Зак ткнул дулом мне в челюсть.
— Это ты так говоришь.
— Он прав. В разговор вступила Роэна, тринадцатилетняя девочка. Единственная, у кого хватило ума завернуть новорожденного в полотенце.
— Почему ты так думаешь? — спросил Тони.
— Я видела, как вел себя Рональд. Раньше он был смелым. Однажды, когда я спряталась от шершней на дереве, он залез на самую верхушку. Спас меня и оставался совершенно спокойным. Но в последние дни он всего боялся, даже собственной тени. До сих пор я об этом не думала, но ведь раньше Рональд никогда не паниковал. Даже когда шершни почти схватили нас пару недель назад и убили Лану и Дина.
— Вот вам и доказательство, — сказал Бен. — Так что отпустите Грега. Он спас нас всех.

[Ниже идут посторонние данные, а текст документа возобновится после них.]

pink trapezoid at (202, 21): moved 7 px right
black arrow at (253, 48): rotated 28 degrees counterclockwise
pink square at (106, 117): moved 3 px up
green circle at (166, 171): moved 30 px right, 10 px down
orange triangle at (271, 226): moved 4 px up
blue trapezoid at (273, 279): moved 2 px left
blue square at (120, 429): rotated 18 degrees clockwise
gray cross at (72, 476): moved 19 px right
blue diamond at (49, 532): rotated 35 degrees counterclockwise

— Ну, нет, подожди-ка. — Зак не убрал ружье, по-прежнему тыча им мне в шею. — Получается, что… если я не прав, поправь меня, ладно?
— Ладно.
— Грег Валдива умеет распознавать больных трясучкой. Скажем так, у него как бы имеется что-то вроде встроенной системы раннего оповещения. И он определяет трясучку еще до проявления симптомов, верно?
— Верно, — подтвердил Бен.
— И тогда у него в голове поднимается, как говорится, красный туман, и он убивает этого инфицированного. Даже против своего желания, да?

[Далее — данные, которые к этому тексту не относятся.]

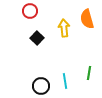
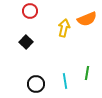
orange semicircle: rotated 96 degrees counterclockwise
yellow arrow: rotated 18 degrees clockwise
black square: moved 11 px left, 4 px down
green line: moved 2 px left
black circle: moved 5 px left, 2 px up
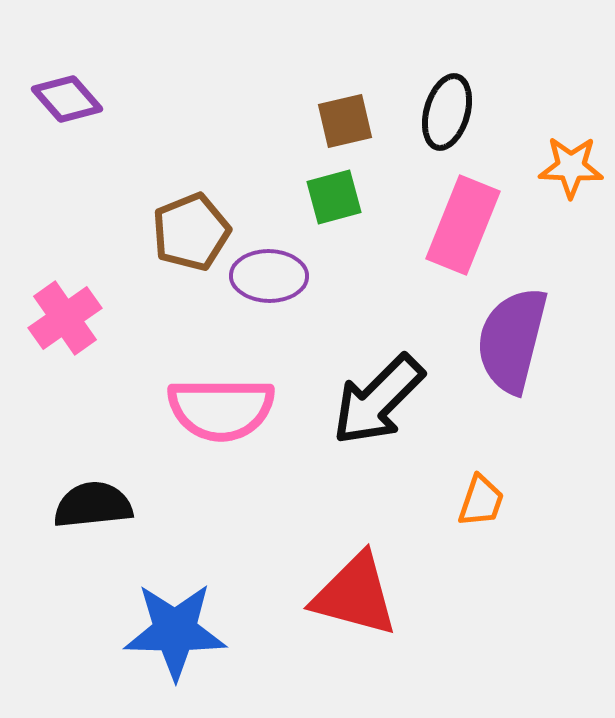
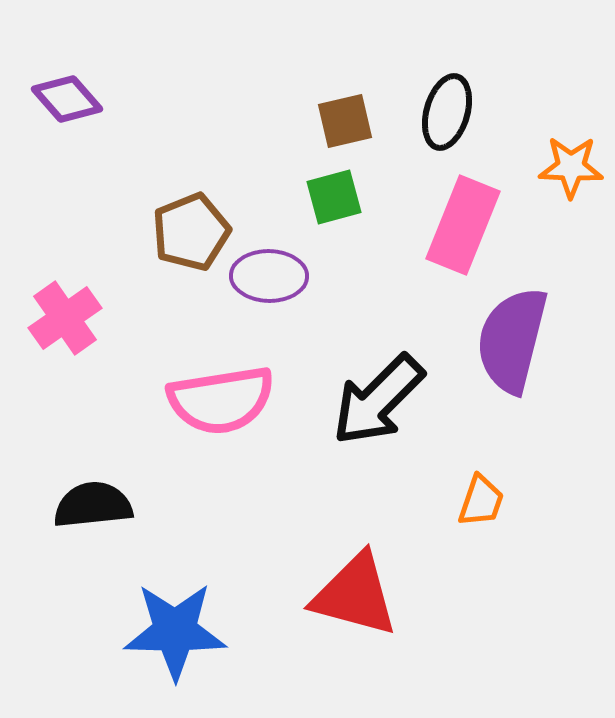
pink semicircle: moved 9 px up; rotated 9 degrees counterclockwise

— Да, это происходит само собой, инстинктивно, как… — Я представил. Как Бен пожимает плечами, подыскивая подходящее сравнение. — Знаете, как дергается нога, если ударить по колену молоточком? Примерно так.

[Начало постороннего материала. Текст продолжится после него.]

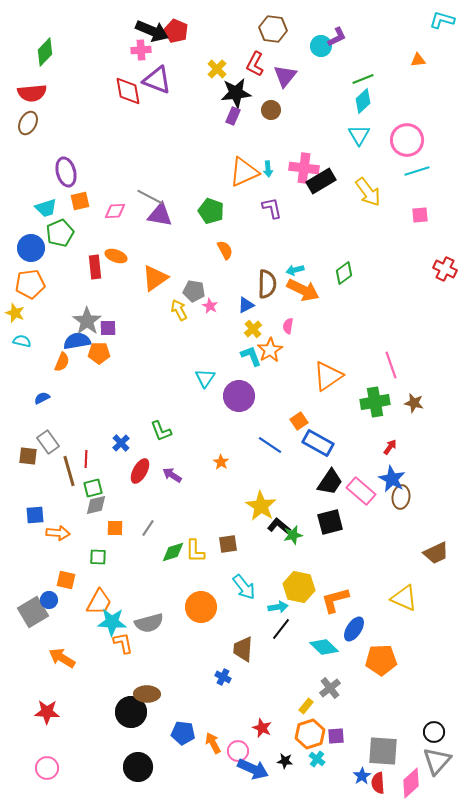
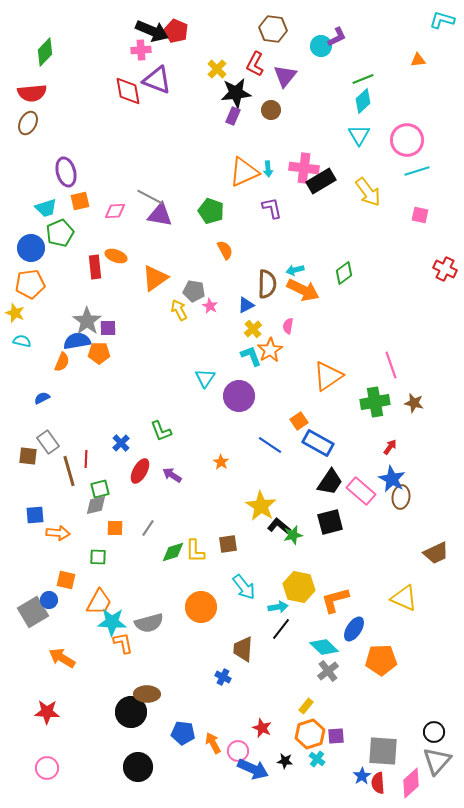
pink square at (420, 215): rotated 18 degrees clockwise
green square at (93, 488): moved 7 px right, 1 px down
gray cross at (330, 688): moved 2 px left, 17 px up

— Да, да, звучит великолепно. Наш Грег будет сканировать всех, кто нам встретиться. Если инстинкт подскажет, что они больные, то он будет их убивать. Если все в порядке, то мы будем принимать их в свой отряд, если никто не против.
— В чем ты видишь проблему, Зак? — спросила Микаэла.
— А вот в чем. Что случится, если звоночек сработает тогда, когда Грег будет сидеть с нами у костра? Что если он начнет убивать нас одного за другим?
Я вздохнул и покачал головой.
— С вами я ничего не чувствую. Ни с вами, ни с теми, кого мы нашли сегодня. Инфицирован был только Рональд.
— Это сейчас. — Зак говорил тоном прокурора, изобличающего преступника в зале суда. — Но где гарантия, что этого не случится в будущем? Что если завтра ты учуешь симптомы в ком-то из нас? Или у тебя испортится настроение, и ты решишь, что я, Тони или любой другой подхватил эту чертову трясучку?
— Зак, ты не…
— Что тогда? Прострелишь мне башку? А потом скажешь: «Ах, извини, Зак, ошибочка вышла»? Да, я очень обрадуюсь, когда ты положишь на мою могилу записочку с извинениями.
— Все не так, — сказал Бен.
— Это ты так говоришь. Неужели вы не понимаете? — Зак-прокурор обращался к судье и жюри присяжных. — Позволить Грегу остаться с нами то же самое, что сесть на мину замедленного действия. Сегодня все хорошо, и завтра все хорошо, и через месяц все хорошо, но потом может придти день, когда Грег почувствует это… понимаете, о чем я говорю? Мы будем сидеть у костра, не зная, что он скажет в следующую минуту: попросит передать соль или «Эй, Тони, тебе пора встретиться с Создателем». Вы готовы жить в такой неопределенности?
— Но в том, что говорит Бен, тоже есть смысл, — указала Микаэла. — Грег может стать нашим лучшим оружием. Если он распознает инфицированных прежде, чем они становятся опасными, то у нас появляются дополнительные шансы на выживание.
И снова холодный голос Зака.
— Ты так говоришь, пока он не обнаружил трясучку у тебя или у Тони, или у Бена.
Микаэла не сдавалась.
— Я считаю, Грег Валдива должен остаться.
— А я говорю, что он должен уйти. Тони? ты как считаешь?
— Может, просто заберем у него оружие? — предложил Тони. — Тогда он ничего не сможет сделать.
Я вздохнул.
— Это не выход. Если я что-то почувствую, то убью человека голыми руками.
— Вот черт.
— Я ничего не могу с собой поделать, Тони. Во мне сидит что-то, что нельзя остановить.
— Хорошо, — сказала Микаэла. — Сейчас Грег безоружен. Отпустите его.
Настроение собравшихся в гараже постепенно менялось. Люди успокаивались. Тони и Зак опустили ружья и отступили, я повернулся и посмотрел на них. Они смотрели на меня. Вглядывались, пристально и напряженно. На их лицах застыло выражение, хорошо знакомое мне по Салливану. Люди боялись. Боялись того, что сидело внутри меня, того, что позволяло мне заглядывать в них и находить болезнь. Боялись, что я увижу ее в них. Сейчас этой кучке кочевников поневоле предстояло решить, что со мной делать.